А вот те два рукава, о которых дальше пойдет речь, – это довольно своеобразная история. Первый рукав образуют буквальные наследники славянофильства, то есть представители славянофильских семей, которые хранят славянофильское наследие, хранят славянофильское предание как часть семейных заветов. Это своего рода славянофилы по семейной памяти, славянофилы по крови. Самым заметным здесь будет самаринское семейство, где сначала брат Юрия Федоровича – Дмитрий Федорович, – а затем его сыновья возьмут на себя охрану публицистического наследия своего дяди. Сначала брат, затем племянники будут издавать собрание сочинений Юрия Федоровича Самарина. Возникнет кружок, связанный с ними.

К этому кругу, функционирующему, живущему, но не очень ярко, кругу старых московских доживающих бар будет принадлежать и Новоселов. Новоселовский кружок будет достаточно типичен для славянофильства в том плане, что через запятую можно вспомнить о другой крупной фигуре позднего славянофильства, о Кирееве – генерале свиты Константина Николаевича, – живущем уже на покое в Павловске.
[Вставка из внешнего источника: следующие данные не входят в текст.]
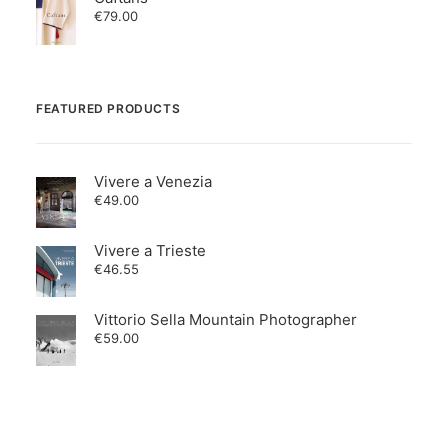
€
79.00
FEATURED PRODUCTS
Vivere a Venezia
€
49.00
Vivere a Trieste
€
46.55
Vittorio Sella Mountain Photographer
€
59.00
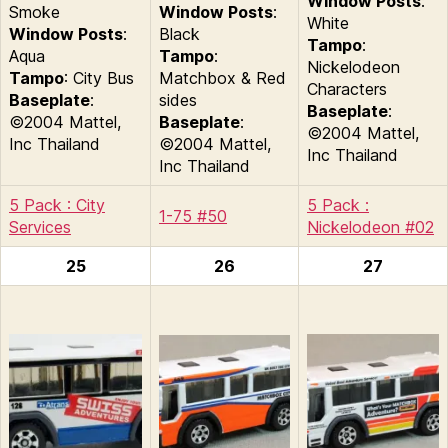
Window Posts
:
Smoke
Window Posts
:
White
Window Posts
:
Black
Tampo
:
Aqua
Tampo
:
Nickelodeon
Tampo
: City Bus
Matchbox & Red
Characters
Baseplate
:
sides
Baseplate
:
©2004 Mattel,
Baseplate
:
©2004 Mattel,
Inc Thailand
©2004 Mattel,
Inc Thailand
Inc Thailand
5 Pack : City
5 Pack :
1-75 #50
Services
Nickelodeon #02
25
26
27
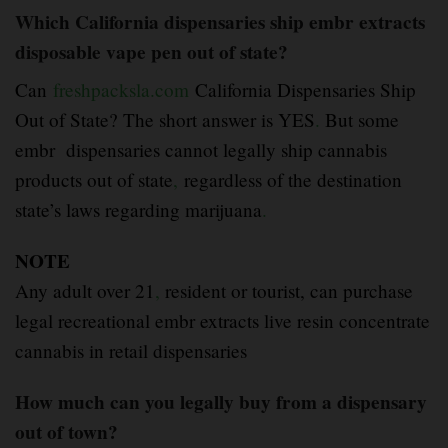
Which California dispensaries ship embr extracts
disposable vape pen out of state?
Can
freshpacksla.com
California Dispensaries Ship
Out of State? The short answer is YES
.
But some
embr dispensaries cannot legally ship cannabis
products out of state
,
regardless of the destination
state’s laws regarding marijuana
.
NOTE
Any adult over 21
,
resident or tourist, can purchase
legal recreational embr extracts live resin concentrate
cannabis in retail dispensaries
How much can you legally buy from a dispensary
out of town?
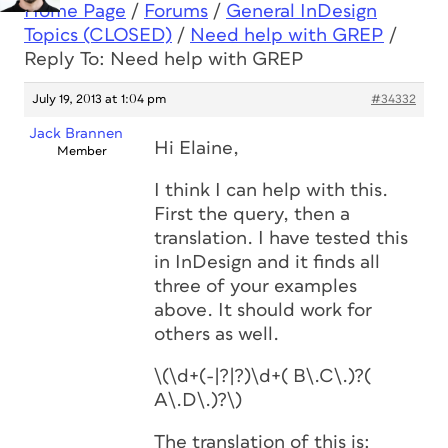
Home Page
/
Forums
/
General InDesign
Topics (CLOSED)
/
Need help with GREP
/
Reply To: Need help with GREP
July 19, 2013 at 1:04 pm
#34332
Jack Brannen
Hi Elaine,
Member
I think I can help with this.
First the query, then a
translation. I have tested this
in InDesign and it finds all
three of your examples
above. It should work for
others as well.
\(\d+(-|?|?)\d+( B\.C\.)?(
A\.D\.)?\)
The translation of this is:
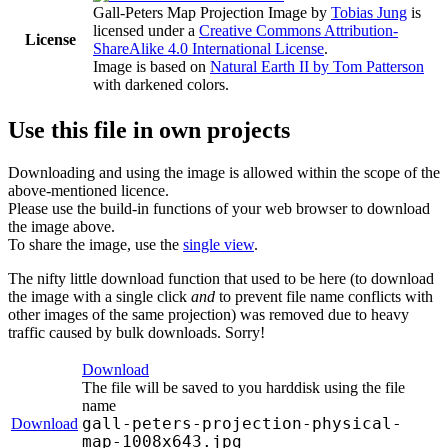
Gall-Peters Map Projection Image
by
Tobias Jung
is
licensed under a
Creative Commons Attribution-
License
ShareAlike 4.0 International License
.
Image is based on
Natural Earth II by Tom Patterson
with darkened colors.
Use this file in own projects
Downloading and using the image is allowed within the scope of the
above-mentioned licence.
Please use the build-in functions of your web browser to download
the image above.
To share the image, use the
single view
.
The nifty little download function that used to be here (to download
the image with a single click
and
to prevent file name conflicts with
other images of the same projection) was removed due to heavy
traffic caused by bulk downloads. Sorry!
Download
The file will be saved to you harddisk using the file
name
gall-peters-projection-physical-
Download
map-1008x643.jpg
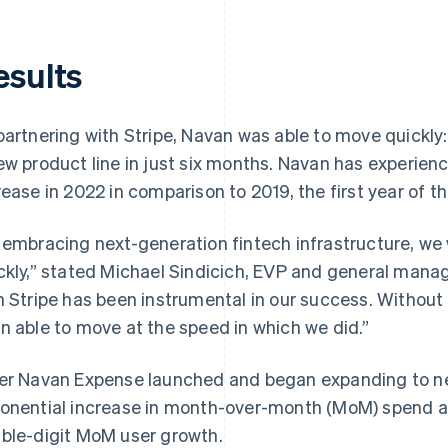
esults
partnering with Stripe, Navan was able to move quickly
ew product line in just six months. Navan has experie
rease in 2022 in comparison to 2019, the first year of 
 embracing next-generation fintech infrastructure, we
ckly,” stated Michael Sindicich, EVP and general mana
h Stripe has been instrumental in our success. Without
n able to move at the speed in which we did.”
er Navan Expense launched and began expanding to n
onential increase in month-over-month (MoM) spend an
ble-digit MoM user growth.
Что характерно для этой ветви славянофильства? Это все больше отступление на задний план собственно политических устремлений. Политика оказывается на периферии. Да, это во многом консервативные взгляды, да, это сопротивление либеральным взглядам и настроениям. Да, это история про движение к некоему утопическому, подлинному самодержавию, царской власти. Это идея, сохраняющаяся на долгое время, что подлинному русскому царю необходимо вернуться в Москву. Это история о том, что Земский собор, который чается славянофилами и который по мере исторической эволюции становится все более фантастическим, не имеет ничего общего с западными парламентами.

Соответственно, отсюда будет возникать острая реакция уже на события 1905 года, когда будет казаться, что славянофильские идеи потерпели окончательное поражение, что русская монархия встала на путь гибельных либеральных реформ.
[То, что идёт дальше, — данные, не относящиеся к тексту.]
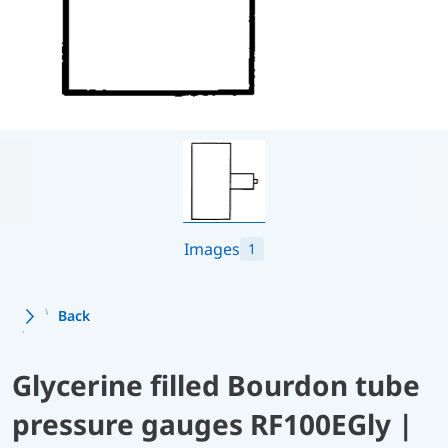
Images
1
Back
Glycerine filled Bourdon tube
pressure gauges RF100EGly |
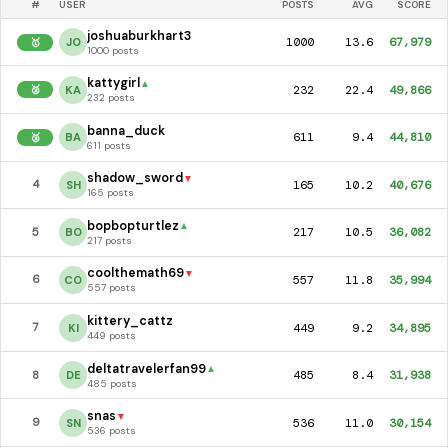
#
USER
POSTS
AVG
SCORE
joshuaburkhart3
1000
13.6
67,979
JO
🥇
1000 posts
kattygirl
▲
232
22.4
49,866
KA
🥈
232 posts
banna_duck
611
9.4
44,810
BA
🥉
611 posts
shadow_sword
▼
165
10.2
40,676
4
SH
165 posts
bopbopturtlez
▲
217
10.5
36,082
5
BO
217 posts
coolthemath69
▼
557
11.8
35,994
6
CO
557 posts
kittery_cattz
449
9.2
34,895
7
KI
449 posts
deltatravelerfan99
▲
485
8.4
31,938
8
DE
485 posts
snas
▼
536
11.0
30,154
9
SN
536 posts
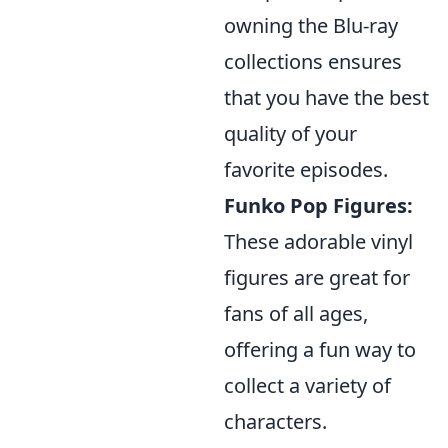
owning the Blu-ray
collections ensures
that you have the best
quality of your
favorite episodes.
Funko Pop Figures:
These adorable vinyl
figures are great for
fans of all ages,
offering a fun way to
collect a variety of
characters.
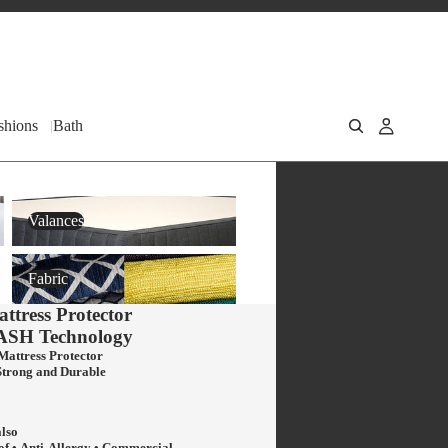
shions
Bath
Valances
Valances
Fabric
Fabric
ttress Protector
ASH
Technology
Mattress Protector
Strong and Durable
also
of • Anti-Allergy • Commercial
Причем очень трудно понять в оптике уже поздних славянофилов, что у младшего Самарина, что у генерала Киреева, как именно в реальности должен выглядеть их Земский собор, какой вариант политических реформ их устроит. Это действительно, с одной стороны, стареющее, с другой стороны, эстетизирующее славянофильство, которое живет какими-то старыми образами, которое отсылает к идеалу старины и в текущих политических реалиях критикует как существующее положение вещей, как существующую политику, которая не устраивает, так и практически любые альтернативы, которые раздаются с любой стороны. Можно сказать, что это такой классический вариант консерватизма, отходящего от жизни, дистанцирующегося от политических реалий, потому что в текущей политике ему предложить нечего.
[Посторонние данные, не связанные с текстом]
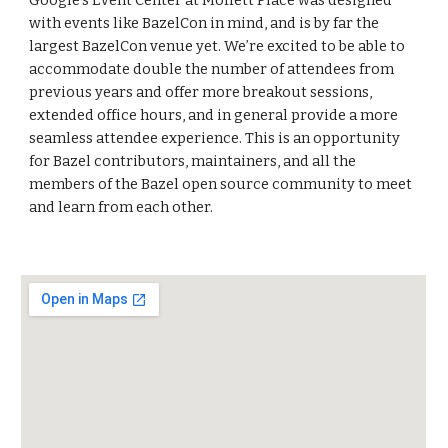
Google’s Event Center at Moffett Place was designed 
with events like BazelCon in mind, and is by far the 
largest BazelCon venue yet. We’re excited to be able to 
accommodate double the number of attendees from 
previous years and offer more breakout sessions, 
extended office hours, and in general provide a more 
seamless attendee experience. This is an opportunity 
for Bazel contributors, maintainers, and all the 
members of the Bazel open source community to meet 
and learn from each other.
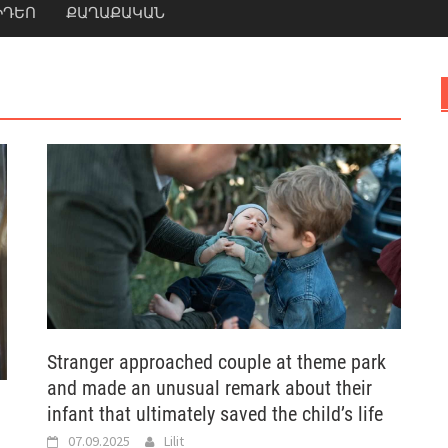
ԻԴԵՈ
ՔԱՂԱՔԱԿԱՆ
Stranger approached couple at theme park
and made an unusual remark about their
infant that ultimately saved the child’s life
07.09.2025
Lilit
И вполне закономерно, что это течение теряет свою политическую силу, теряет свой вес независимо от личного влияния тех или иных представителей этого круга. Независимо, например, от огромной личной репутации, огромного уважения, которое вызывает фигура старшего сына Алексея Степановича Хомякова – Дмитрия Хомякова.

А с другой стороны, это же славянофильство приобретает новое дыхание, приобретает большое значение для истории русского консерватизма в церковной сфере. Именно церковные вопросы, вопросы преобразования церкви, церковной жизни оказываются в центре внимания. Я уже упомянул новоселовский кружок, который будет иметь огромное значение в истории русской религиозной философии. Здесь достаточно вспомнить имяславский спор. Можно вспомнить влияние на отца Павла Флоренского, можно вспомнить влияние на Сергия Булгакова, позднее принявшего священнический сан, и т.д.

С этим будет связана и последующая история уже катакомбной церкви, говоря о советском периоде. Но не уходя в такую дальнюю перспективу, если говорить о славянофилах, славянофильских идеях и консерватизме в церковной области, то этот консерватизм как раз нацелен на отрицание существующего положения вещей, существующего порядка, на непринятие синодального периода, на чаяние церковного собора, на оживление и восстановление приходской жизни, на идею избрания священников, не просто на идею оживления церковной жизни, а на действительное оживление этой церковной жизни. Это внутренние дискуссии, проповеди, миссии церковного образования и обучения. И во многом именно эти идеи лягут в основание собора Русской православной церкви 1917-1918 гг.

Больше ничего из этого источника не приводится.